Перечислите все действия, из которых, согласно фрагменту о меланхолии у Гомера, складывается искусство приготовления лекарства.

ФРАГМЕНТ ДОКУМЕНТА:
/---
Скорбь, одиночество, отказ от любого общения с людьми, скитания; эта катастрофа беспричинна, ибо Беллерофонт, доблестный и непорочный герой, ничем не прогневил богов[8]. Напротив, своими несчастьями, своим первым изгнанием он обязан добродетели; все его испытания вызваны тем, что он отверг преступные притязания царицы, которая с досады превратилась в его гонительницу. Беллерофонт мужественно выдержал долгий ряд испытаний, победил Химеру, избежал всех ловушек, отвоевал себе земли, супругу, покой. И вот, когда, казалось бы, все наладилось, он внезапно падает духом. Может, он исчерпал в борениях свою жизненную энергию? Или, за неимением новых противников, обратил ярость против себя самого? Отвлечемся от этой психологии, у Гомера ее нет. Обратим внимание, напротив, на впечатляющую картину его изгнания по велению богов. Все без исключения боги полагают справедливым преследовать Беллерофонта: герой, отлично сумевший противостоять гонениям людей, не в силах одолеть ненависть богов. Тот, к кому питают вражду олимпийцы, утрачивает желание общаться с людьми. Вот что главное: гомеровский мир устроен так, как если бы для общения человека с себе подобными, для верного выбора пути ему требовалась божественная гарантия[9]. Если все боги отказывают ему в этой милости, он обречен на одиночество, на снедающую скорбь («сердце глодая себе», то есть на одну из форм аутофагии), на тревожные скитания. Депрессия Беллерофонта – лишь психологический аспект этой оставленности человека высшими силами. У покинутого богами нет сил и мужества находиться среди своих собратьев. Гнетущий его таинственный гнев небес отвращает от путей, проторенных людьми, выталкивает за пределы всякой цели и всякого смысла. Быть может, это безумие, мания? Нет; при безумии, при мании человеком движут или в человеке обитают сверхъестественные силы, чье присутствие он ощущает. Здесь же перед нами отсутствие, покинутость. Беллерофонт скитается в какой-то пустоте, вдали от богов, вдали от людей, в безграничной пустыне.
Чтобы избавиться от своей «черной» скорби, меланхолику ничего не остается, как ждать божественного благоволения или же вновь снискать его. Прежде чем он сможет обратиться с речью к другим людям, божество должно вернуть ему милость, которой он лишился. А воля богов прихотлива…
Но Гомер первым упоминает и силу лекарства, pharmakon. Смесь египетских трав, секрет цариц, непентес утишает страдания и ослабляет укусы желчи. Логично, что именно Елена, ради любви которой любой мужчина готов все позабыть, владеет привилегией оделять питьем забвения, умеряющим сожаления, на время осушающим слезы, внушающим смиренное приятие непостижимых приговоров богов. Именно в «Одиссее» (песнь IV, ст. 219 след.), поэме о хитроумном герое и тысяче его уловок, уместно появление этого чудесного снадобья, действие которого успокаивает муки человека, неотделимые от его жестокой судьбы и беспокойного удела.
Таким образом, Гомер, рисуя нам мифическую картину меланхолии, где болезнь человека проистекает из немилости богов, одновременно дает пример фармацевтического облегчения скорби, не имеющего ничего общего с божественным вмешательством: искусство отбирать растения, выжимать, смешивать, процеживать их одновременно токсичные и благотворные экстракты – целиком человеческое (хотя, конечно, окруженное некоторыми ритуалами). Безусловно, действие лекарства, отчасти схожего с чарами, усиливает и прекрасная рука, оделяющая питьем. Скорбь Беллерофонта имеет истоком Совет богов; но в шкатулках Елены кроется исцеление.
\---
СОДЕРЖАНИЕ НАБОРА ДАННЫХ:
/---
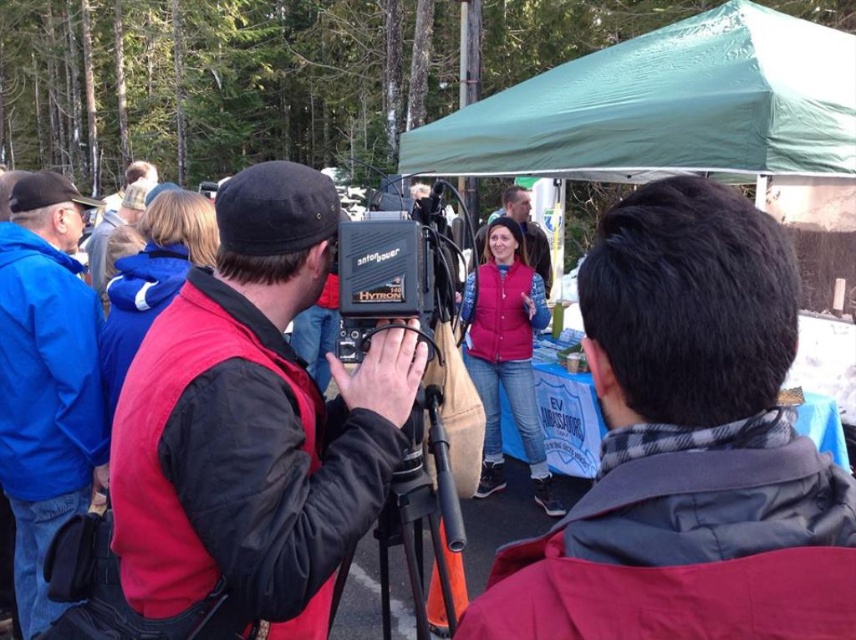
You are a photographer trying to set up your equipment. You have a matte black camera at center and a blue fleece jacket at left. According to the scene, which item is positioned higher?

The matte black camera at center is above the blue fleece jacket at left, so it is positioned higher.

You are a photographer at the event and need to take a picture of the matte black vest at center. However, the blue fleece jacket at left is blocking your view. Which direction should you move to avoid the obstruction?

Move to the right of the blue fleece jacket at left since it is positioned to the left of the matte black vest at center, allowing you to see the matte black vest at center without obstruction.

You are a photographer setting up equipment in the forest. You have a green fabric canopy at upper center and a blue fleece jacket at left. Which object would cast a larger shadow when the sun is directly overhead?

The green fabric canopy at upper center would cast a larger shadow than the blue fleece jacket at left because it is bigger in size.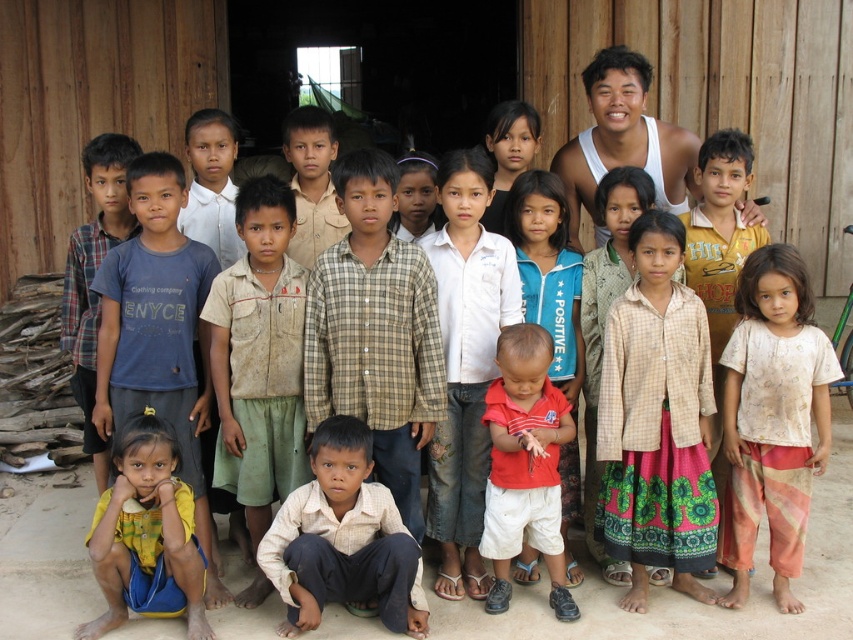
\---
ВАШЕ РЕШЕНИЕ: Это искусство складывается из четырех действий: отбирать растения, выжимать, смешивать и процеживать их экстракты.